Paul Qui's background includes James Beard recognition and a lineage through high-level American and Filipino-Asian cooking that positions him within a cohort of technically exacting chefs working outside French-classical frameworks. That credential functions less as biography and more as a signal of how seriously to take the kitchen's ambitions. Other chefs who have pushed format boundaries at a similar level include the teams behind Alinea in Chicago and Lazy Bear in San Francisco, though Pao operates in a warmer, more sensory register than either. For a broader view of where Pao fits within Miami's dining options, see our full Miami restaurants guide.
Know Before You Go
- Address: 3201 Collins Avenue, Miami Beach, FL 33140 (inside Faena Hotel Miami Beach)

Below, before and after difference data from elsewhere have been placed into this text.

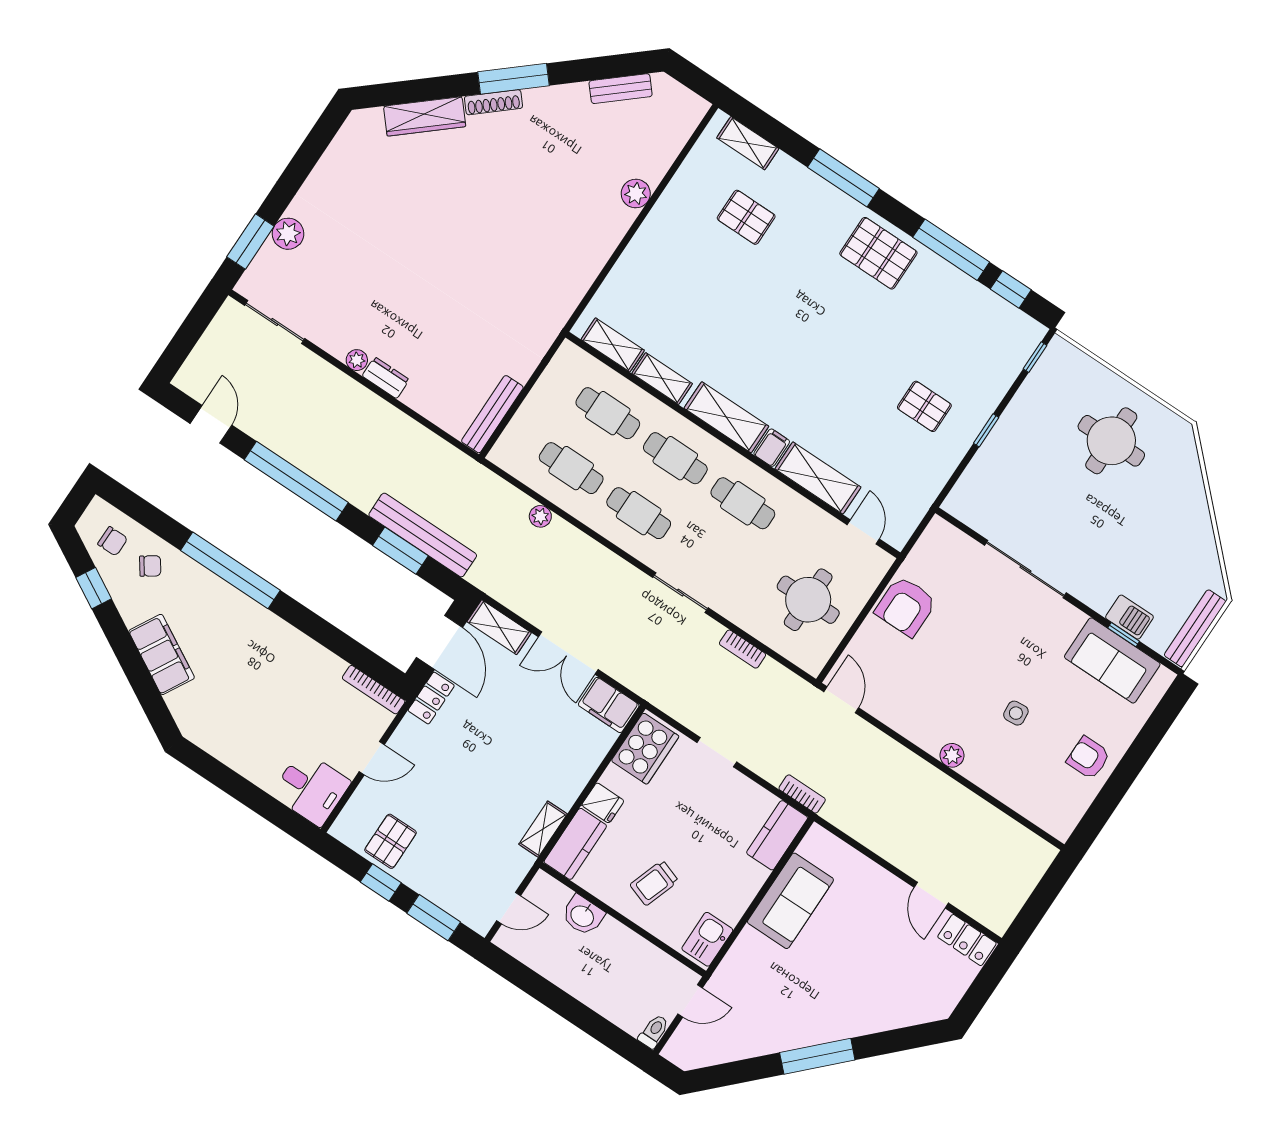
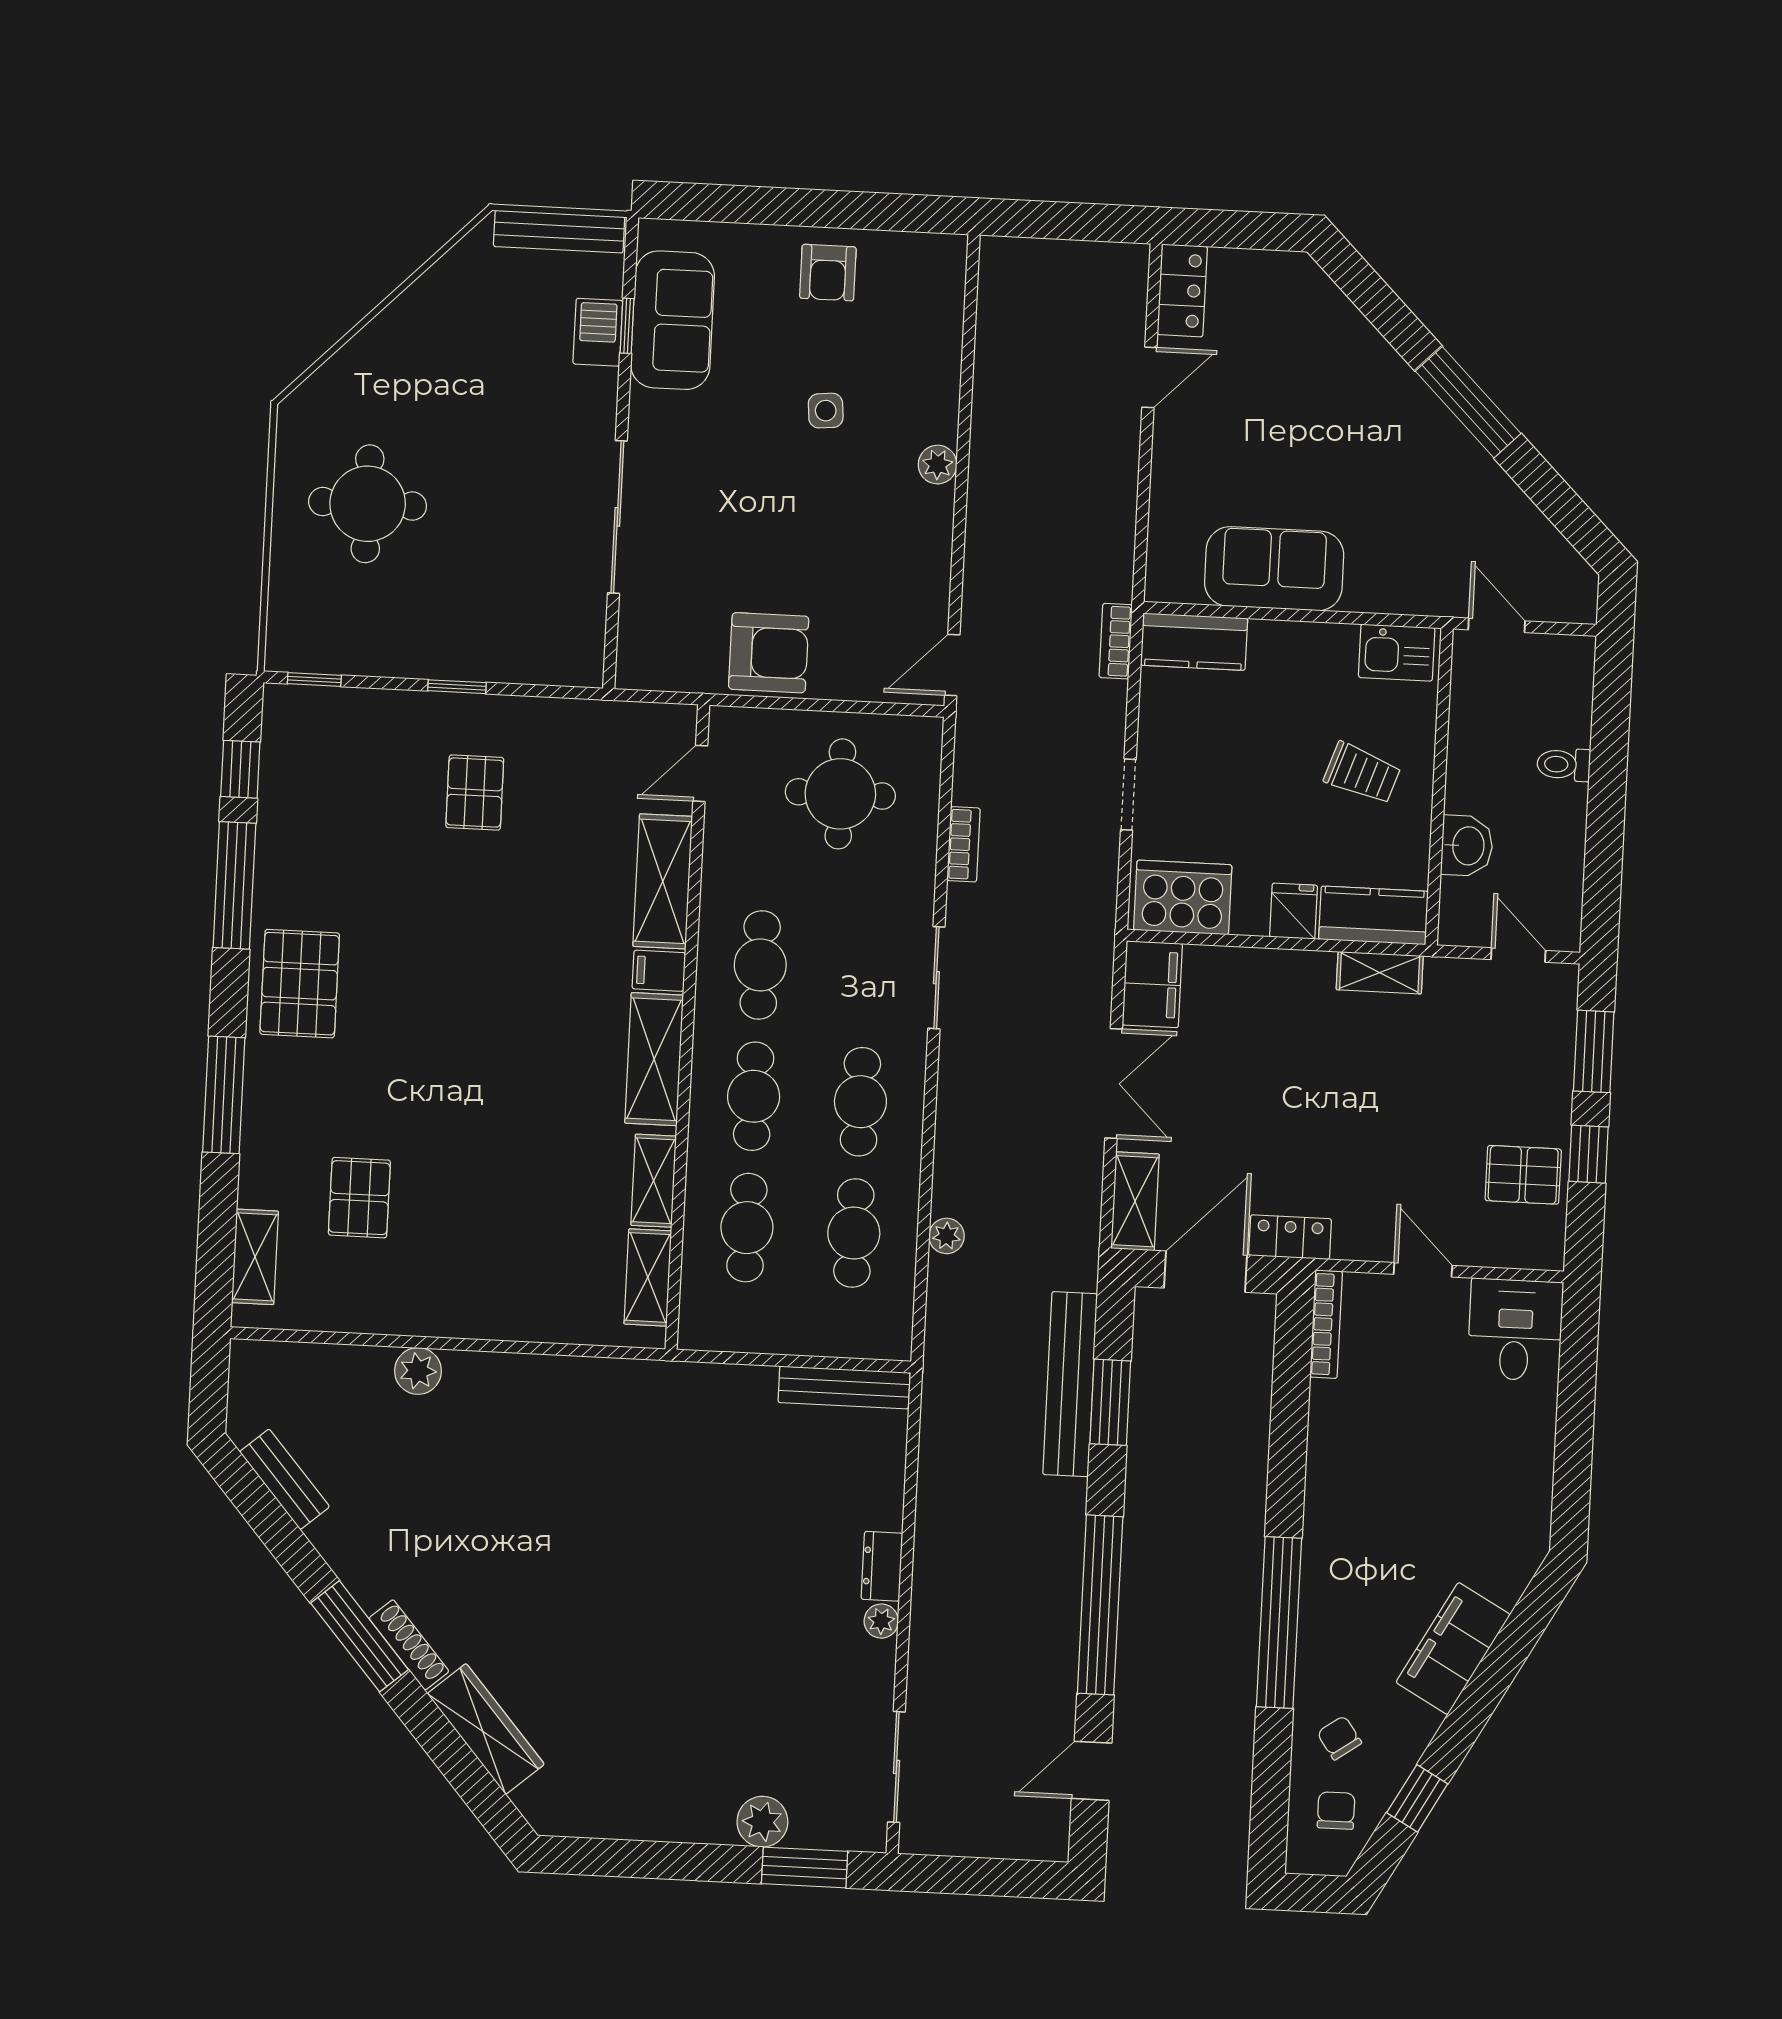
toilet: (654, 1031) -> (1564, 764), moved

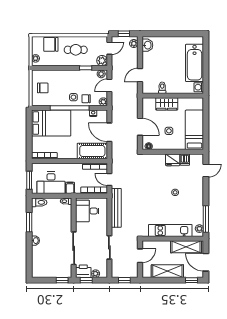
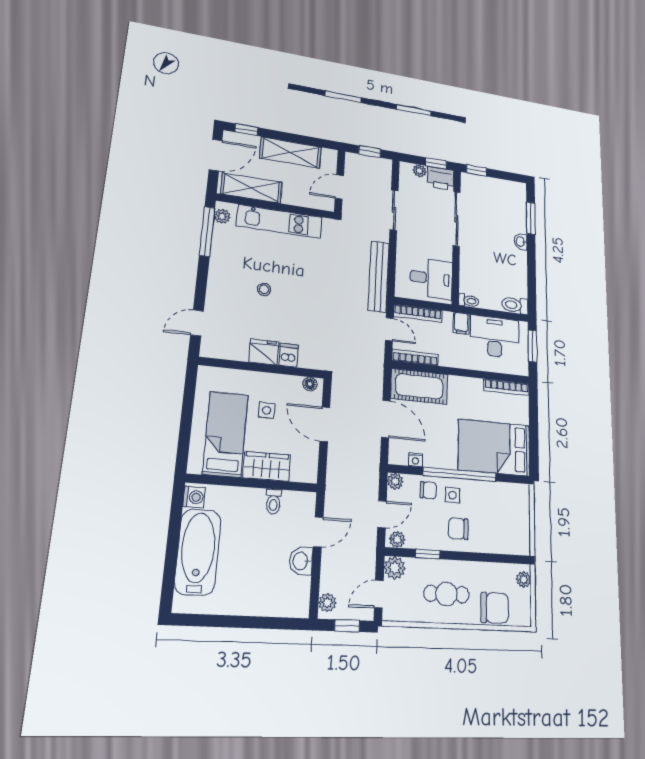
washbasin: (147, 45) -> (301, 561), moved
chair: (43, 88) -> (458, 529), moved
bed: (194, 130) -> (225, 434), moved, turned 180
dishwasher: (185, 160) -> (288, 355), moved
window: (29, 222) -> (531, 218), moved
door: (206, 262) -> (216, 155), hinge flipped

- Dinner service: Tuesday through Saturday only
- Dress code: Smart casual; South Beach-chic attire is the operative standard
- Price tier: $$$
- Awards: Michelin Plate (2025)
- Reservations: Advance booking is required; demand is high given the format and recognition
- Beverage: 19th-century-inspired cocktails, deep sake selection including Faena's own label
- Tableware: Custom hand-thrown stoneware by Jono Pandolfi; gold flatware and wood service ware
For more on Miami's hotel properties, drinking scene, and experiences, see our Miami hotels guide, our Miami bars guide, our Miami wineries guide, and our Miami experiences guide.
Nearby-ish Comparables
A short peer set to help you calibrate price, style, and recognition.
| Venue | Cuisine | Price | Notes |
|---|---|---|---|
| Pao by Paul Qui | Asian | $$$ | This venue |
| Ariete | Modern American, Contemporary | $$$$ | Modern American, Contemporary, $$$$ |
| Boia De | Italian, Contemporary | $$$ | Italian, Contemporary, $$$ |
| Cote Miami | Korean Steakhouse, Korean | $$$ | Korean Steakhouse, Korean, $$$ |
| Stubborn Seed | Progressive American, Contemporary | $$$$ | Progressive American, Contemporary, $$$$ |
| Los Fuegos by Francis Mallmann | Argentinian | $$$$ | Argentinian, $$$$ |
At a Glance
- Elegant
- Sophisticated
- Trendy
- Modern
- Date Night
- Special Occasion
- Celebration
- Open Kitchen
- Live Music
- Private Dining
- Hotel Restaurant
- Extensive Wine List
- Craft Cocktails
- Waterfront
Warm lighting under a golden dome with sculptural design, opulent decor, and lively atmosphere enhanced by live music on weekends.